Ce positionnement sur le créneau psychologique est emblématique d’une tendance pointée par la Miviludes (Mission interministérielle de vigilance et de lutte contre les dérives sectaires), dont le dernier rapport dénonce un dévoiement croissant de la démarche psychothérapeutique à des fins sectaires. « Pourtant, il ne suffit pas qu’un mouvement sorte du champ d’une définition réglementée de la psychothérapie pour qu’on puisse l’appréhender comme une secte, estime le sociologue Arnaud Esquerre, auteur de la Manipulation mentale, sociologie des sectes en France (Fayard). En se focalisant sur l’aspect psychologique, on est impuissant à saisir le phénomène sectaire, qui réside plutôt dans un type d’organisation – très hiérarchisé, sans souplesse, brassant beaucoup d’argent. »
De fait, ce n’est pas sur le caractère sectaire ou non de la Scientologie que le tribunal est appelé à se prononcer. Mais sur des faits d’escroquerie. Exit la question de l’état de « sujétion psychologique » des victimes ? Le concept avait été introduit dans le code pénal en 2001, par le truchement de la loi About-Picard. Celle-ci avait les sectes en ligne de mire, mais n’a guère trouvé matière à s’appliquer jusqu’à présent, ou alors en dehors du contexte sectaire. « Longtemps, c’est l’Église catholique qui a désigné les sectes, comme s’écartant du dogme reçu dans la religion. Aujourd’hui, on les définit comme des lieux de “manipulation mentale”, et tout l’effort étatique de lutte contre les sectes, à partir des années 1970, s’est bâti sur cette idée. Mais on s’aperçoit qu’il s’agit d’une notion à la fois très générale et bien difficile à cerner », souligne Arnaud Esquerre.
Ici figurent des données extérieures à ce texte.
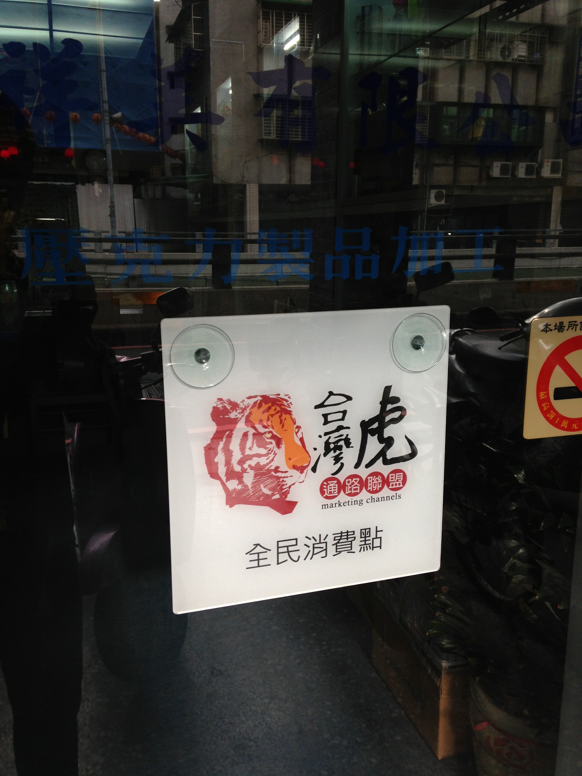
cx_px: 291
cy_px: 388
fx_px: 740
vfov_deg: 55.4
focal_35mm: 33
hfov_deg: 42.9
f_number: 2.4
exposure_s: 1/120
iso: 64
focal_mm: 4.13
La question financière semble une accroche autrement plus efficace et pertinente au regard du code pénal pour juger d’éventuels escrocs. Que les deux plaignants présents au procès aient été acculés jusqu’à la ruine dans un engrenage destructeur et infini sera-t-il objectivement suffisant pour faire condamner le mouvement ? Le chef d’escroquerie a déjà permis de faire condamner, à titre individuel, plusieurs membres de la Scientologie, ces dernières années. Pourtant, dans le dossier qui fait aujourd’hui l’actualité, le ministère public avait requis en 2006, à la fin de l’instruction, un non- lieu pour absence de charges. De son côté, la Scientologie nie les faits et se maintient sur le registre religieux, criant pour sa défense à la persécution d’une « minorité de conscience ». « C’est un procès en hérésie, il y a une espèce d’acharnement contre l’Église de Scientologie », a déclaré Danièle Gounord, la porte-parole du mouvement.
Dans la lutte antisectes, la tendance actuelle est de viser les faits délictueux qui offrent une prise à la justice, plutôt que les mouvements susceptibles, par leur nature sectaire supposée, de les commettre. En témoigne la circulaire envoyée le 15 mai par le ministre de l’Intérieur chargé des cultes, Michèle Alliot-Marie, enjoignant les préfets à renforcer le caractère « opérationnel » de leur action, et annonçant la création à la police judiciaire d’une cellule d’assistance aux services de police et de gendarmerie. Un croche-pied à la Miviludes et à son président, Georges Fenech, qui maintiennent une volonté affichée de référencement des groupes à risque.
En 1995, la publication d’une « liste noire » des sectes, parmi lesquelles la Scientologie, avait déclenché la polémique. Aux plus hautes instances, donc, le débat sur la façon d’appréhender la lutte contre le phénomène sectaire continue.